# WORK REQUIRED
Retype the entries below exactly, but begin at the line containing "What oriented 3D" and end at the last line.

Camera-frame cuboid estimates
★ ★ ★
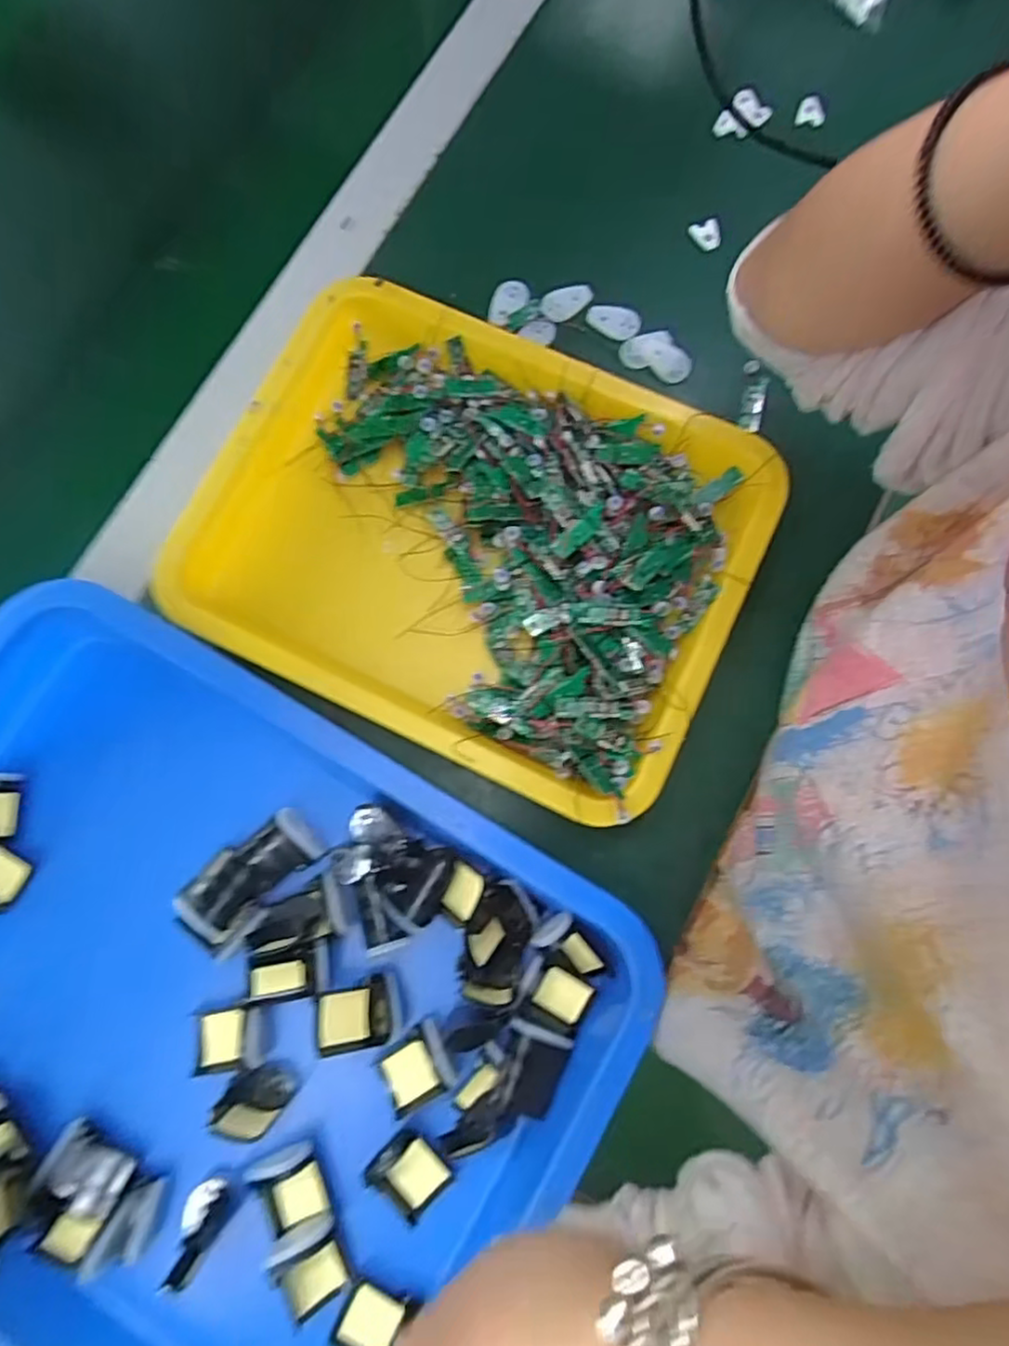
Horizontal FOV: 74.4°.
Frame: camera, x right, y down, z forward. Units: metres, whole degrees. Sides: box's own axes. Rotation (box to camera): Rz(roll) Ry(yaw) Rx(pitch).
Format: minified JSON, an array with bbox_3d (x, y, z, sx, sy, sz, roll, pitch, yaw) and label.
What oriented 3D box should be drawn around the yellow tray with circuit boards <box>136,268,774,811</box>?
[{"bbox_3d":[-0.021,-0.086,0.415,0.323,0.038,0.258,25,79,5],"label":"yellow tray with circuit boards"}]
★ ★ ★
# SOLUTION TO THIS PROBLEM
What oriented 3D box should be drawn around the yellow tray with circuit boards <box>136,268,774,811</box>?
[{"bbox_3d":[-0.021,-0.086,0.415,0.323,0.038,0.258,25,79,5],"label":"yellow tray with circuit boards"}]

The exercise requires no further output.